Create a Pod status dashboard

To create a dashboard that includes the phase of each Pod, and the restart times and resource usage of each container, perform the following steps.

  1. Download the dashboard configuration: pod-status.json.

  2. Create a custom dashboard with the configuration file by running the following command:

    gcloud monitoring dashboards create --config-from-file=pod-status.json
  3. In the Google Cloud console, select Monitoring, or use the following button:

    Go to Monitoring

  4. Select Resources > Dashboards and view the dashboard named GKE on-prem pod status.

  5. Optionally create alerting policies.

Create a node status dashboard

To create an node status dashboard to monitor the node condition, CPU, memory and disk usage, perform the following steps:

  1. Download the dashboard configuration: node-status.json.

  2. Create a custom dashboard with the configuration file by running the following command:

    gcloud monitoring dashboards create --config-from-file=node-status.json
  3. In the Google Cloud console, select Monitoring, or use the following button:

    Go to Monitoring

  4. Select Resources > Dashboards and view the dashboard named GKE on-prem node status.

  5. Optionally create alerting policies.

Create a VM health status dashboard

A VM health status dashboard monitors CPU, memory, and disk resource contention signals for VMs in the admin cluster and user clusters.

To create an VM health status dashboard:

  1. Make sure stackdriver.disableVsphereResourceMetrics is set to false. See User cluster configuration file.

  2. Download the dashboard configuration: vm-health-status.json.

  3. Create a custom dashboard with the configuration file by running the following command:

    gcloud monitoring dashboards create --config-from-file=vm-health-status.json
  4. In the Google Cloud console, select Monitoring, or use the following button:

    Go to Monitoring

  5. Select Resources > Dashboards and view the dashboard named GKE on-prem VM health status.

  6. Optionally create alerting policies.

Create a node utilization dashboard

A node utilization dashboard shows the following utilization in the cluster:

  • Node CPU allocation ratio
  • Available vCPUs to schedule Kubernetes workload
  • Node memory allocation ratio
  • Available memory to schedule k8s workload
  • Node disk utilization ratio

To create a node utilization dashboard:

  1. Download the dashboard configuration: node-utilization.json.

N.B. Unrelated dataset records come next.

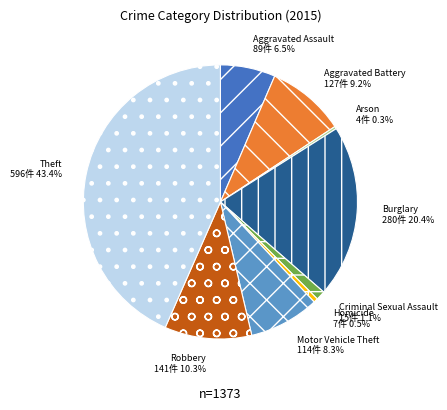

The Criminal Sexual Assault slice represents 1% of the pie. True or false?

True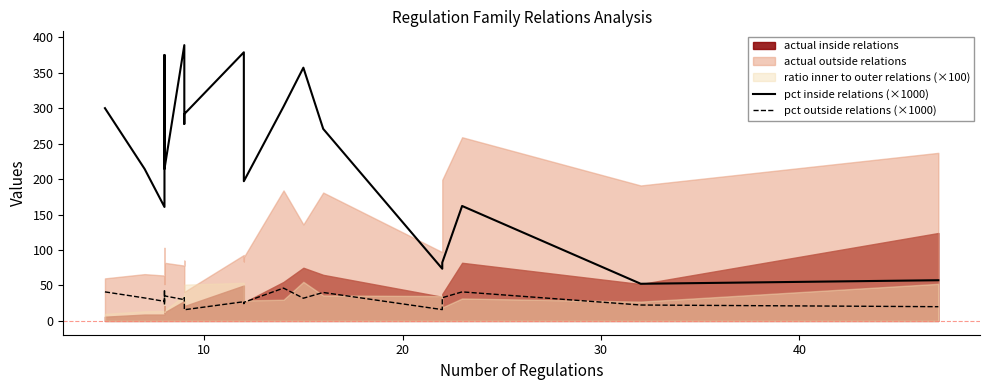

True or false: pct inside relations (×1000) has a value of 256.5 at 20.

False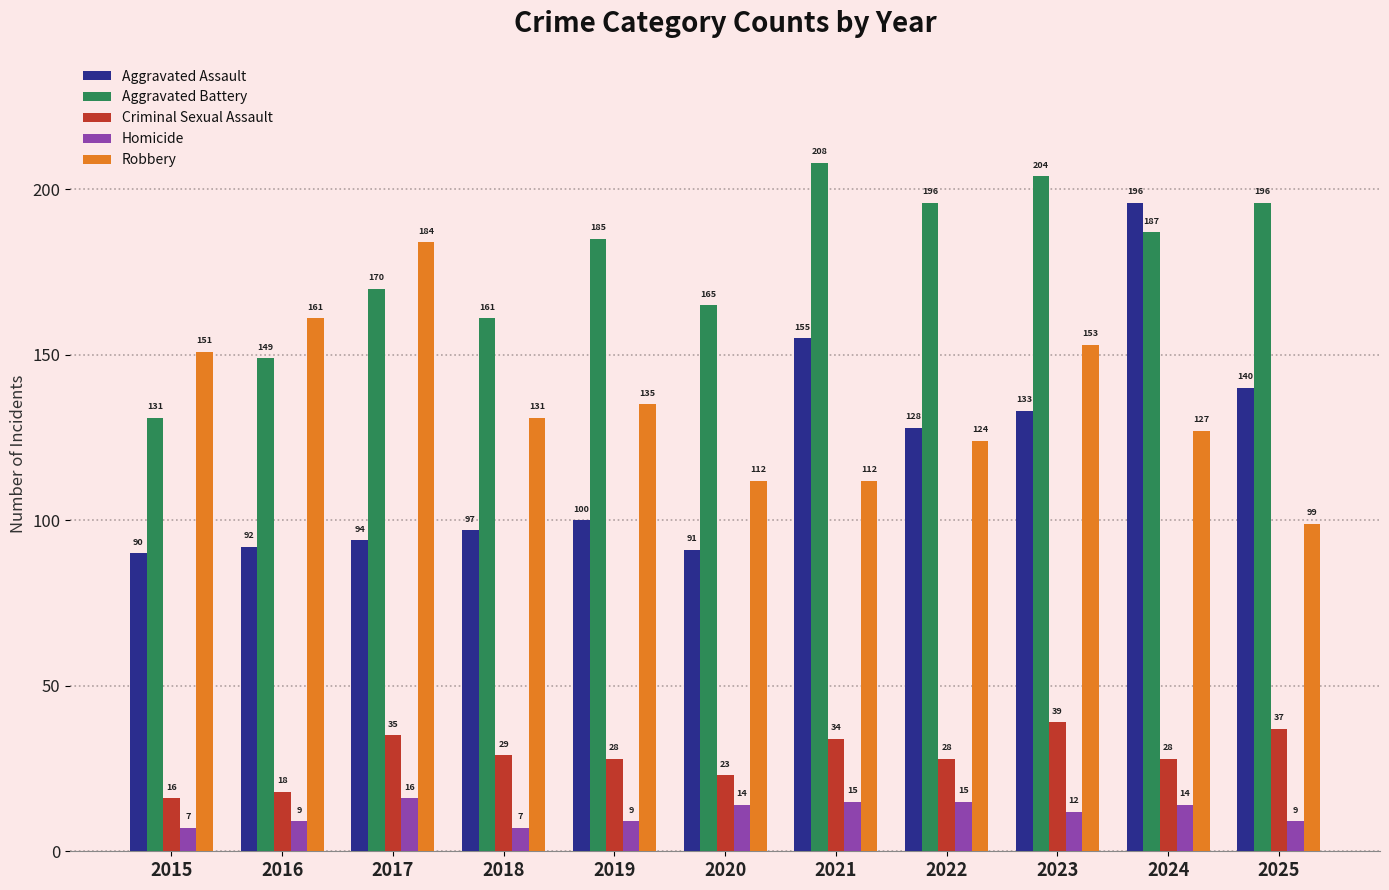

What is the sum of the Aggravated Assault values at 2017 and 2024?

290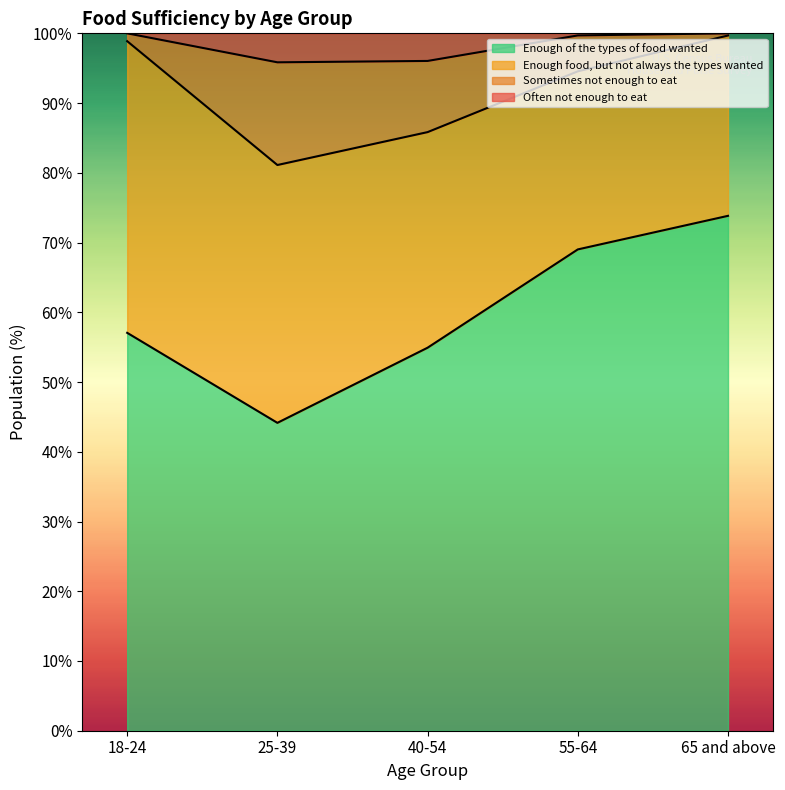

True or false: Sometimes not enough to eat has more than 1 interior local peaks.

False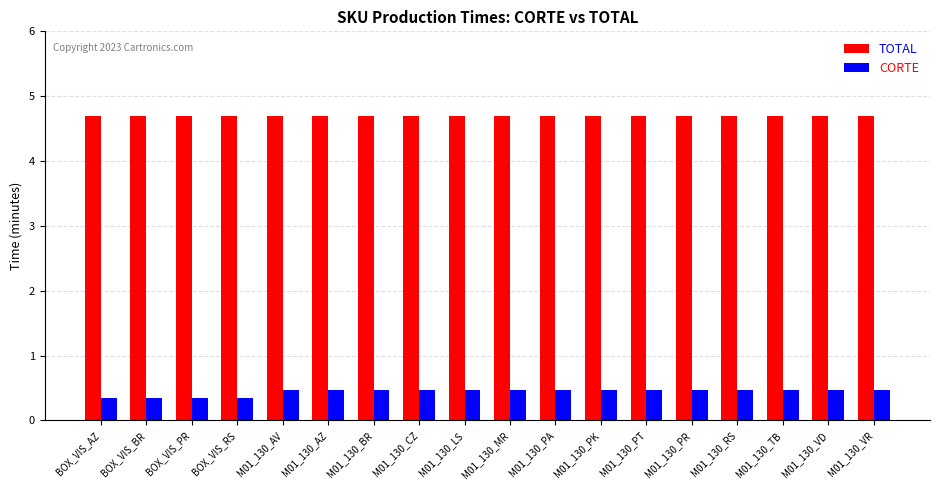

What are all the series names shown in the legend?

TOTAL, CORTE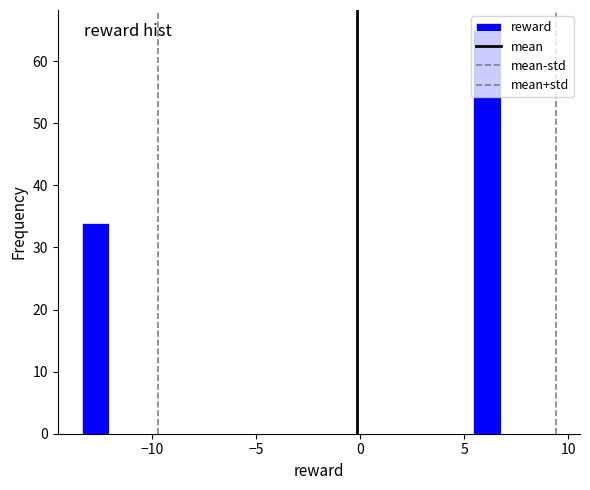

Read against the x-axis, roughly where is the centre of the tallest bar?

6.0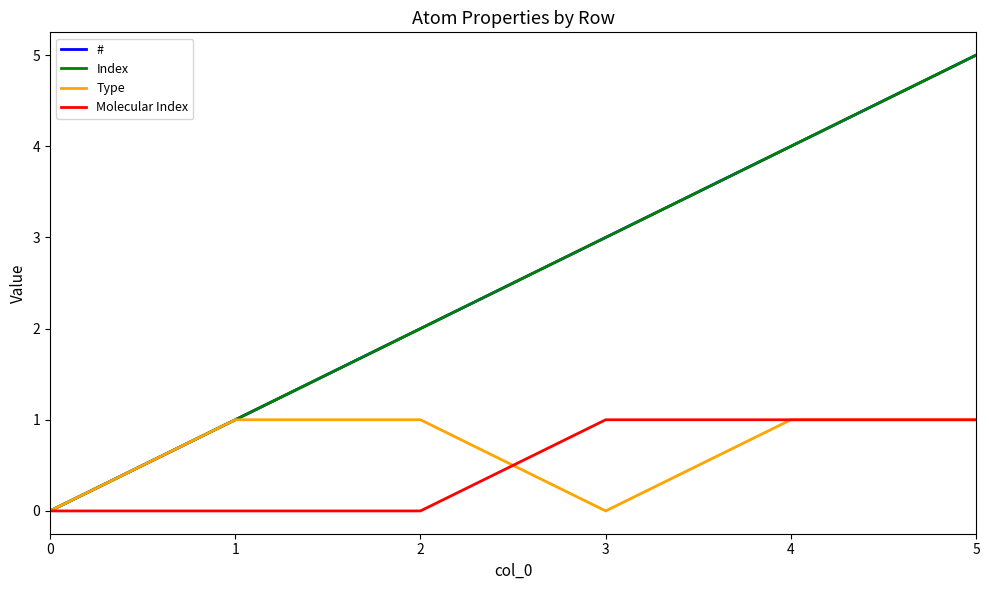

Does the chart have visible grid lines?

No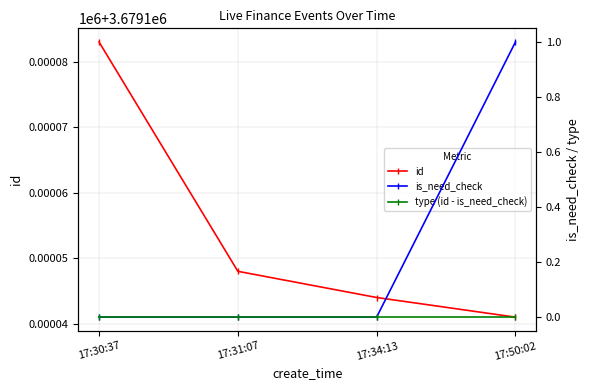

True or false: is_need_check and id intersect in this chart.

False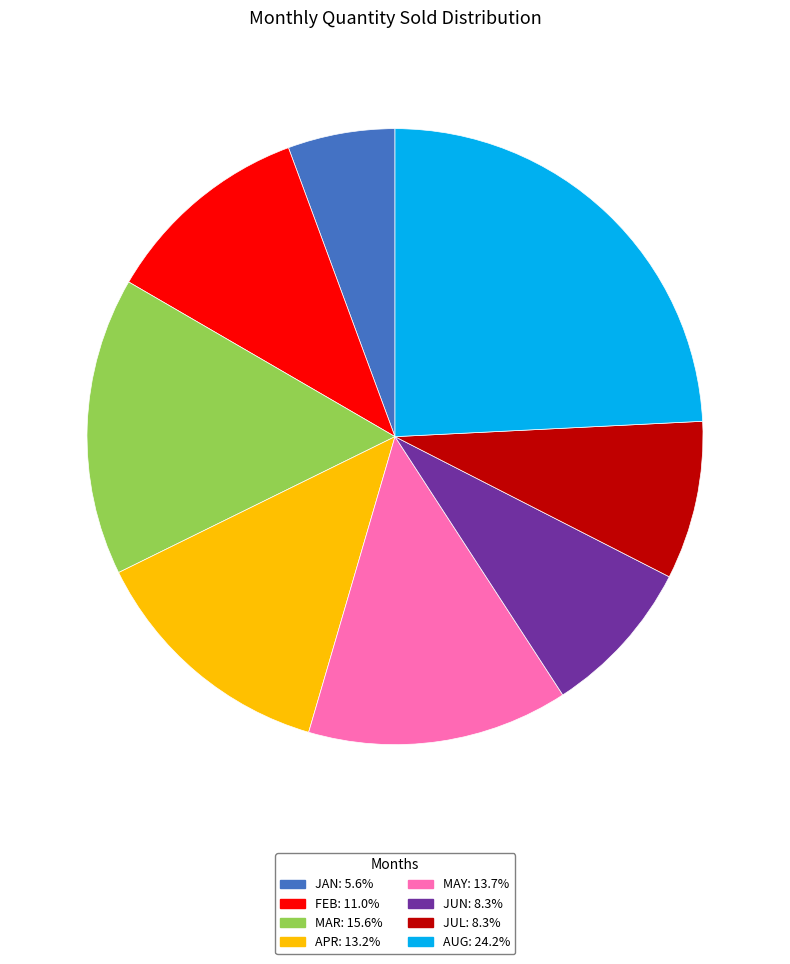

Count the number of slices in the pie.

8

  2. Use this configuration file to create a custom dashboard by running the following command:

    gcloud monitoring dashboards create --config-from-file=node-utilization.json
  3. In the Google Cloud console, select Monitoring, or use the following button:

    Go to Monitoring

  4. Select Resources > Dashboards and view the dashboard named GKE on-prem node utilization.

  5. Optionally create alerting policies.

Create an Anthos Utilization Metering dashboard

An Anthos Utilization Metering dashboard shows CPU and memory utilization in the clusters by namespace and Pod labels.

To create an Anthos Utilization Metering dashboard:

  1. Download the dashboard configuration: anthos-utilization.json.

  2. Use this configuration file to create a custom dashboard by running the following command:

    gcloud monitoring dashboards create --config-from-file=anthos-utilization.json
  3. In the Google Cloud console, select Monitoring, or use the following button:

    Go to Monitoring

  4. Select Resources > Dashboards and view the dashboard named Anthos Utilization Metering.

  5. Optionally create alerting policies.